贺延臣一向不管这些习俗,什么保佑化龙的,他不感兴趣,他只信他自己。
“忘了。”也确实是忘了,节日习俗有很多,他也记不住。
姜予安闻言,轻拉着他的袖子,把他拉到了街边。
她看了两眼,还真让她找到一个卖五彩线的摊子。
“娘子,给我拿一根五彩线。”姜予安递给她一个铜板。
买到五彩线,姜予安扭头递给跟着她的贺延臣:“给。”
贺延臣笑了笑接过,既然是节日,那便遵从些习俗也并无不可,更何况是她的心意,但这个绳子一只手确实难以操作,贺延臣实在不好戴。
姜予安见状,捏住那条五彩绳:“我来。”
姜予安温热的指尖时不时地划过贺延臣的手腕,贺延臣看着她的头顶,和她耳朵上飘扬似是要起飞的蝴蝶,觉得手腕痒,心里也痒。

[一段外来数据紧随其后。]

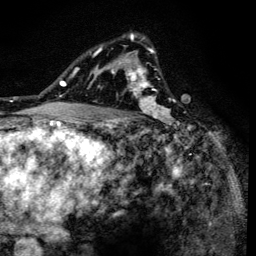
Breast MRI (dynamic contrast-enhanced), one axial slice. Slice 94 of 134 in the series (ordered by position). Cropped to one breast. Dynamic contrast-enhanced series, time point 2 of 6 at this slice position (early post-contrast). 3 T. TE 4.2 ms, TR 8.6 ms. 1.2 mm slice thickness. 256 × 256 image matrix, field of view 160 × 160 mm. Female patient.
Annotated regions visible in this slice (semi-automatically segmented with operator editing):
- enhancing-tissue mask used for the functional tumour volume (all voxels passing the contrast-enhancement thresholds inside the analysis volume; usually the tumour): bounding box [x1, y1, x2, y2] px = [90, 34, 174, 127]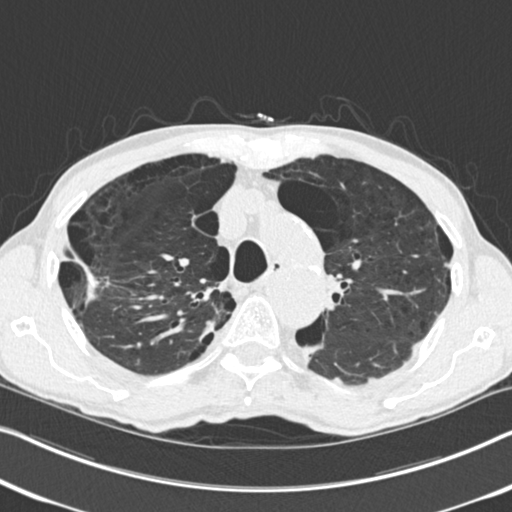
Chest CT (low-dose screening protocol), one axial image; second screening round (one year after baseline); lung window (W 1500 / L -600 HU); standard (soft-tissue) reconstruction kernel (B30f); 120 kVp; slice 70 of 251 in the series; 512 × 512 image matrix. Male participant, aged 71 years at enrolment. Current smoker at enrolment.
Expert-annotated lung lesion, bounding box <52,236,123,316> (left, top, right, bottom; pixels). The screening reader recorded 4 non-calcified nodules or masses ≥4 mm on this exam; which of them this box marks is not recorded.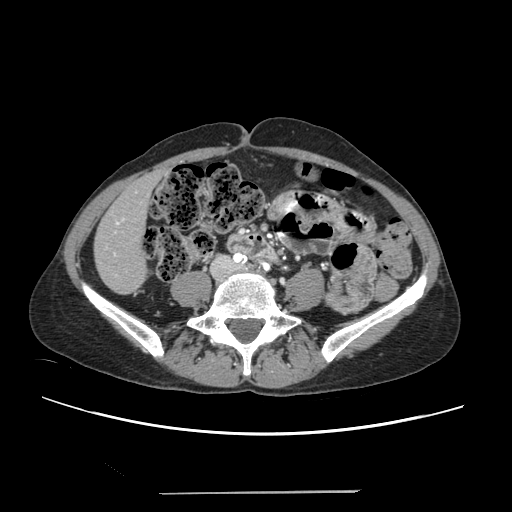
Contrast-enhanced abdominal CT, one axial slice; slice 38 of 240 in the series (ordered by position); 120 kVp; intravenous contrast given; soft-tissue window (W 400 / L 40 HU); 1.25 mm slice thickness; 512 × 512 image matrix. Case-level facts recorded for this patient, not image findings: patient: female, age 52 years at operation; diagnosis: colorectal cancer liver metastases, imaged before liver resection; multiple liver metastases: no; largest metastasis: 1.5 cm.
Annotated regions visible in this slice (expert manual segmentation):
- liver: bounding box <95,174,159,293> (left, top, right, bottom; pixels)
- planned liver remnant (the part of the liver to remain after resection): <95,174,160,293>
- portal vein (with intrahepatic branches): <106,218,124,275>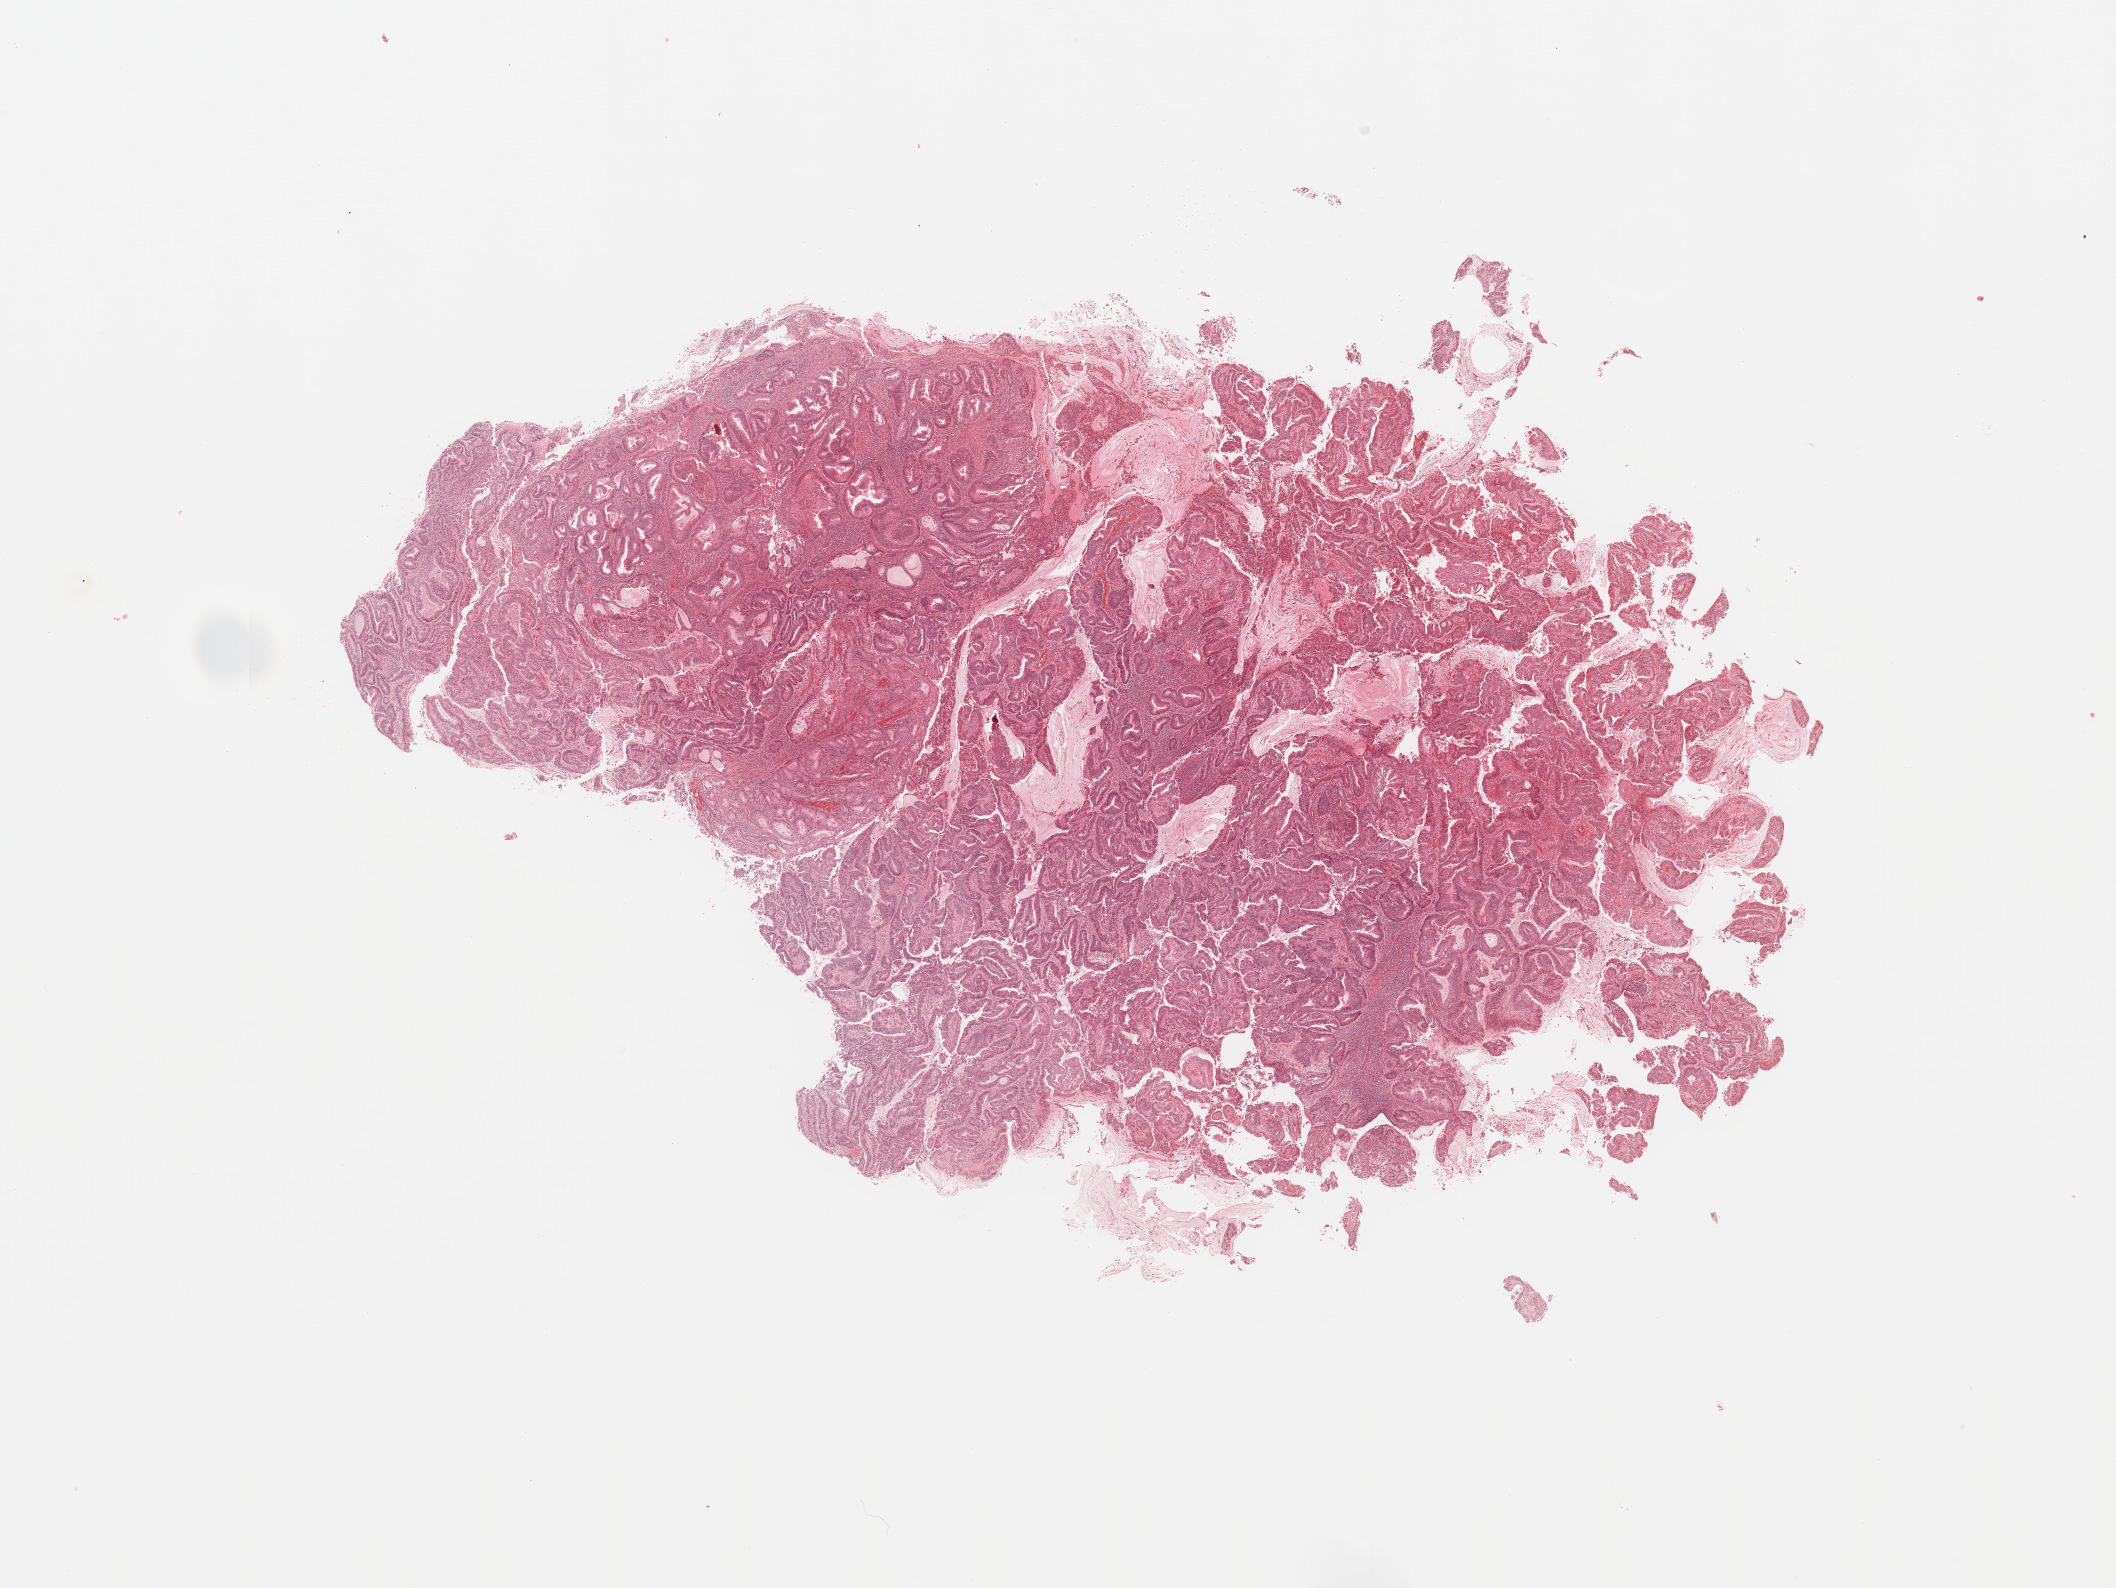
Digitized H&E-stained tissue section (whole slide) — low-resolution overview of the scanned area, about 16.7 x 12.6 mm (slide scanned at 20x), tumour tissue sample, sampled site: uterus. Female, 73 y/o. Histologic grade: G2 (moderately differentiated). Pathologist review of this section (percent, as recorded): tumour nuclei 90%, necrosis 5%.
- AJCC pathologic stage: I
- primary tumour site (as recorded): anterior endometrium
- diagnosis: Endometrioid adenocarcinoma, NOS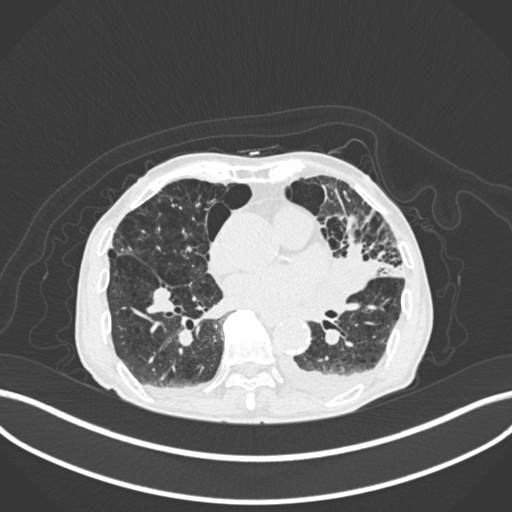
Chest CT, one axial slice. Slice 90 of 400 in the series (ordered by position). Reconstruction kernel B30f. Lung window (W 1500 / L -600 HU). 1 mm slice thickness. 512 × 512 image matrix. Male patient, age 90 years or older. Case-level facts recorded for this patient, not image findings: clinical TNM (as recorded): T2b N1 M0.
Outlined on this slice (bounding box drawn by a radiologist):
- lung tumour (recorded histology: squamous cell carcinoma): bounding box (x1, y1, x2, y2) in pixels: (337, 243, 383, 300)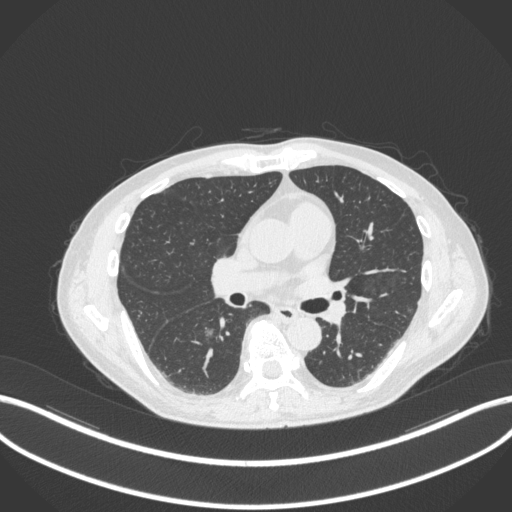
Chest CT, one axial slice; slice 175 of 324 in the series (ordered by position); reconstruction kernel B31f; 120 kVp; lung window (W 1500 / L -600 HU); 1 mm slice thickness; 512 × 512 image matrix, field of view 400 × 400 mm. Male patient, age 61 years. Case-level facts recorded for this patient, not image findings: clinical TNM (as recorded): T1c N0 M0.
Outlined on this slice (bounding box drawn by a radiologist):
- lung tumour (recorded histology: adenocarcinoma): bounding box <204,323,215,339> (left, top, right, bottom; pixels)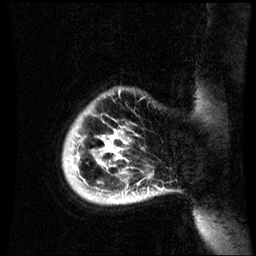
Breast MRI (dynamic contrast-enhanced), one sagittal slice. Position 7 of 60 along the scan axis. Dynamic contrast-enhanced series, image 2 of 3 at this slice position (ordered by acquisition). 1.5 T. TE 4.2 ms, TR 8.9 ms. 2.6 mm slice thickness. 256 × 256 image matrix, field of view 220 × 220 mm. Female patient, age 35 years. From the clinical record (not read from this slice): setting: breast cancer imaged before/during neoadjuvant chemotherapy; receptor status: HR-positive, HER2-negative.
Outlined on this slice (semi-automatic segmentation, software-assisted and operator-edited):
- analysis volume of interest (the breast-tissue region the enhancement analysis was run in; not a lesion): bounding box (x1, y1, x2, y2) in pixels: (62, 88, 164, 205)
- tumour enhancement mask (voxels above the 70 % enhancement threshold inside the analysis volume of interest): (97, 130, 128, 199)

他似乎是不由自主地伸出手,捏住了一直在动的那只蝴蝶,让它停下来。
姜予安感觉到拉扯,有些诧异地抬头看他,这人在做什么?没事儿捏她的耳坠作何?
“系好了。”姜予安出声道。
贺延臣这才回神,慢慢地放开她的耳坠,低头看那根五彩线,和她手腕上的一样:“多谢。”
姜予安见他似是一点都不尴尬也没有一点的不好意思,自然也不好意思提,默不作声就当刚刚什么都没发生过。
贺延臣帮她挡开周围的人,两个人走走停停,没一会就到了赛龙舟的岸边。
岸边被围了一圈栏杆,是怕百姓看赛龙舟推挤之间不小心掉下去,姜予安和贺延臣本来在后面,但人太多,推来挤去,他们竟然被人流慢慢推挤到了前面。
贺延臣特意站在她身后,而在他胸前,形成了一片属于姜予安的小地方。
意识到这点,姜予安有些脸热,看了一眼贺延臣,悄悄地侧身,背对着他的胸膛。
这回的赛龙舟实在是空前的盛大,不管是百姓们的呼喊声,还是他们的口号声,都震耳欲聋,姜予安也不由得被带动起来,颇有些激动。
赛龙舟的舟身窄小,只有一人左右宽,但却长,所以很不好控制,还要根据打鼓的节奏来划桨。